How Rock and Roll can still shock: by being uncool



Paul Lester has a post up on the Guardian's blog about how rock and roll has lost its ability to shock. He argues that between the fallouts of R. Kelly, Britney Spears and Amy Winehouse, there's not much material left for music that can shock a society that no longer embraces a genteel spirit:
I went to review The Zutons, expecting to be surrounded by tweedy toffs and straw-chewing yokels, the only 21st century boy in the village. But distressingly, the locals in the pub where I stopped to ask for directions to the gig didn't resemble extras from An American Werewolf In London; they looked just like their big city counterparts, all 3G mobiles, designer jeans, sharp haircuts and T-shirts emblazoned with the usual sexually audacious slogans (the blokes, too). And I finally realised: everybody is cool, everybody is hip, everybody knows. It was a sad moment.
I believe Lester misses an enormous point. The past ability to shock comes not from the substance of the music, but from the style.
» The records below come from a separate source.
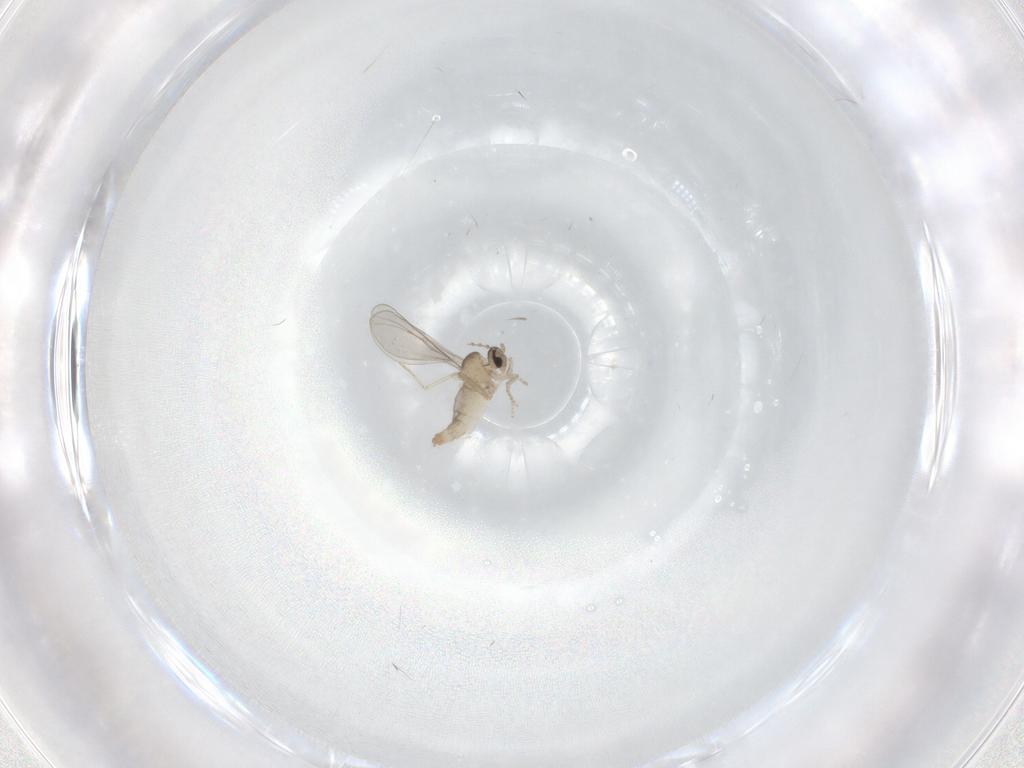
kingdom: Animalia
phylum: Arthropoda
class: Insecta
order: Diptera
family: Cecidomyiidae
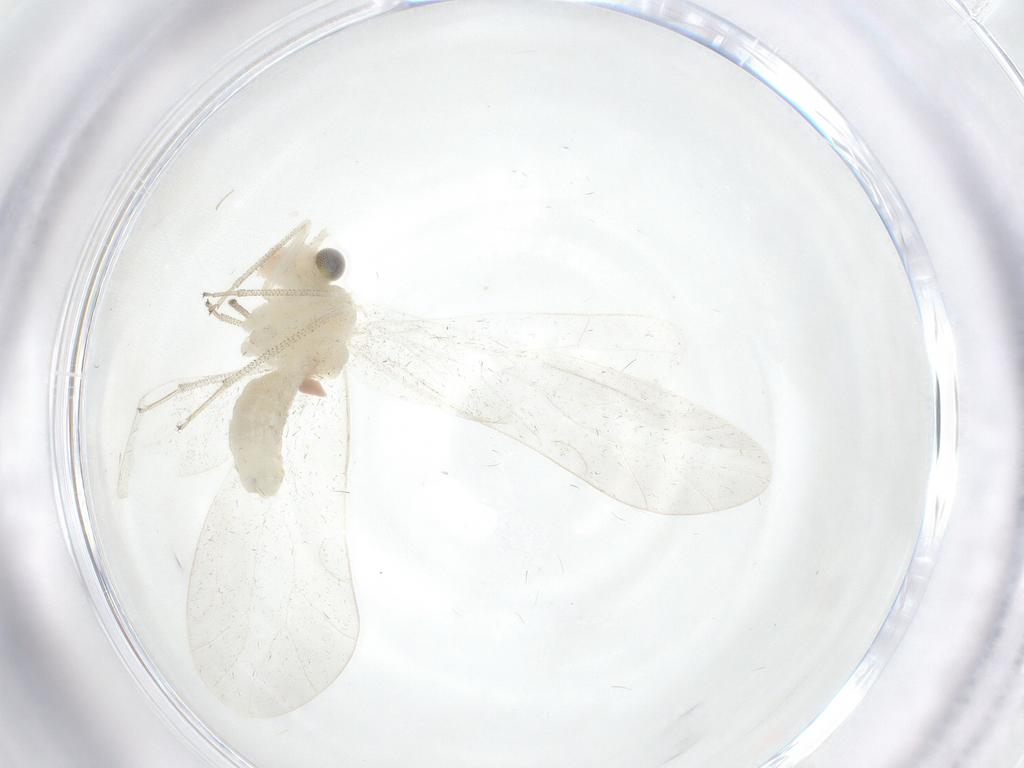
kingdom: Animalia
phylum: Arthropoda
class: Insecta
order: Psocodea
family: Caeciliusidae
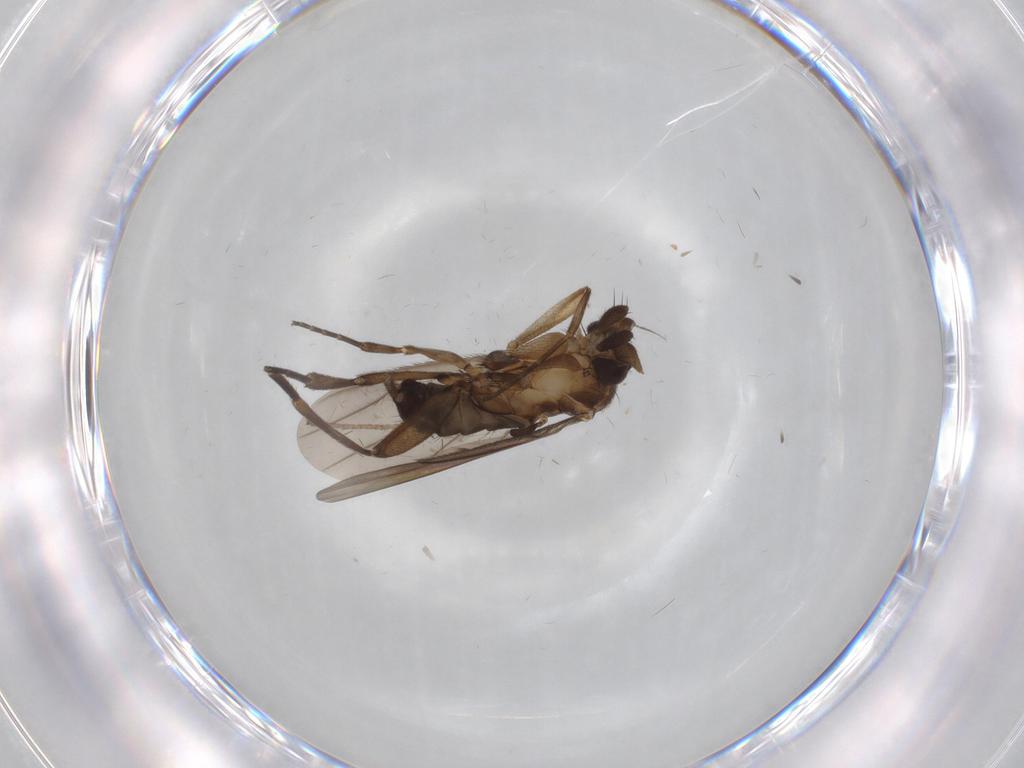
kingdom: Animalia
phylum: Arthropoda
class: Insecta
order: Diptera
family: Phoridae
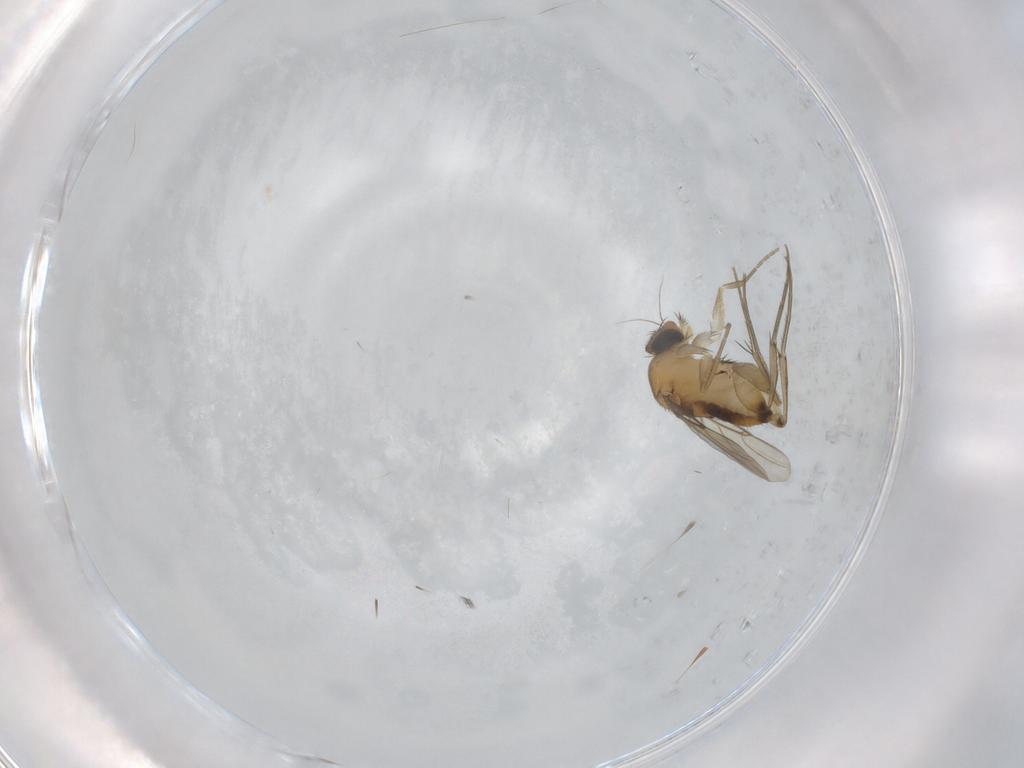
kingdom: Animalia
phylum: Arthropoda
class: Insecta
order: Diptera
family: Phoridae
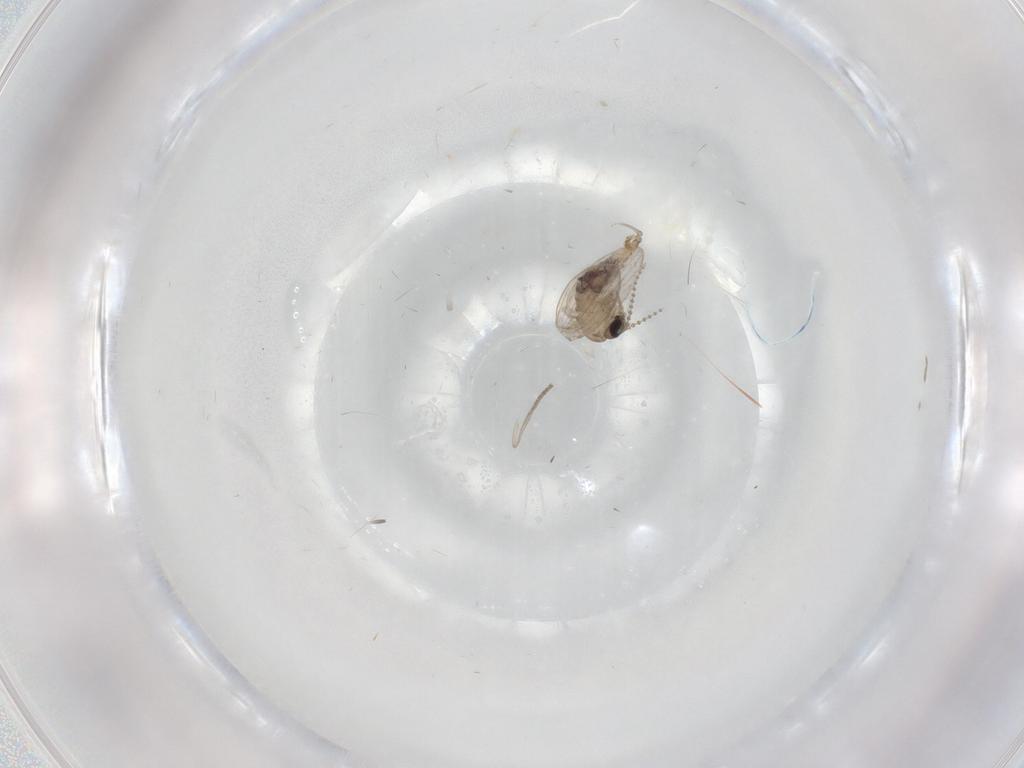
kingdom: Animalia
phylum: Arthropoda
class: Insecta
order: Diptera
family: Psychodidae
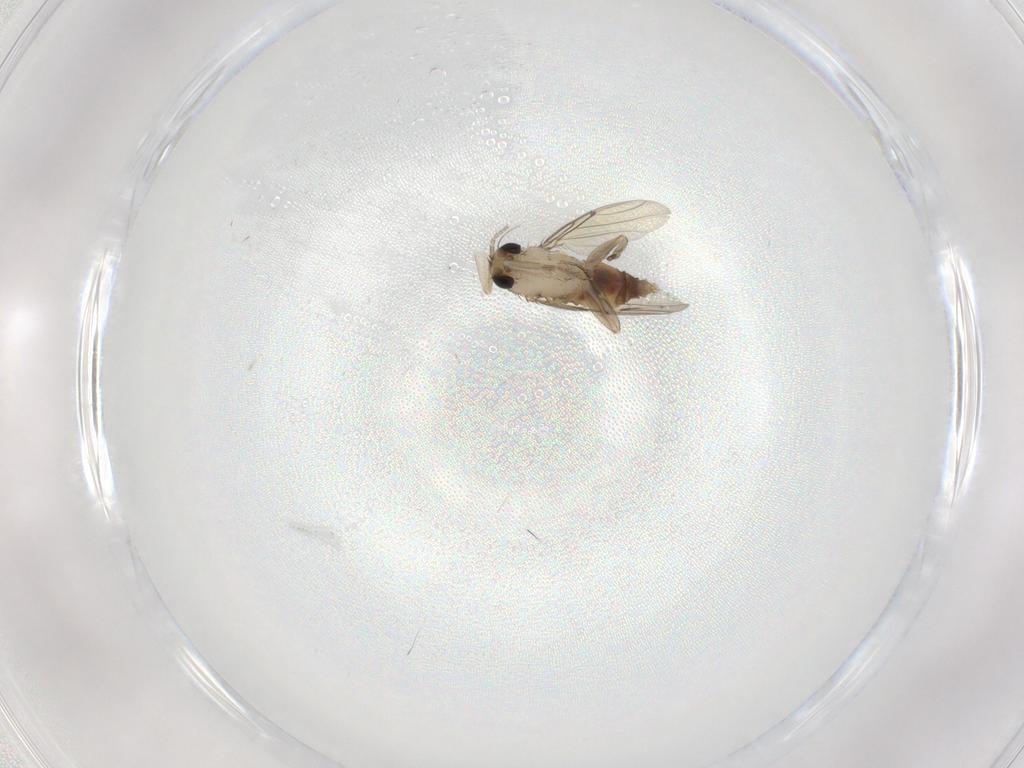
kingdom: Animalia
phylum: Arthropoda
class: Insecta
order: Diptera
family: Phoridae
Lester uses The Sex Pistols as a sort of gold standard for shocking music. But the enduring shock of The Sex Pistols was not their calls for anarchy or allusions to gas chambers, but by how little they actually resembled rock stars. The band were spazzy, outsider weirdos with more than a little attitude to spare, and by giving the impression of not caring while still rocking out, they inspired the whole British punk movement and everything that followed.

While yes, there's very little topical subject matter that can be still be found shocking, there's still room to take people aback, and Lester even alludes to it in his column. The conversion of anti-cool punk rock into cool indie rock is a major source of the problem, which is why a band that doesn't give a crap about fashion, isn't afraid to talk politics like most current bands are, but still finds some way to take their music in a new direction, is exactly the kind of band we've been needing for at least 5 years. I would argue we haven't had a band like that since The Jesus Lizard broke up.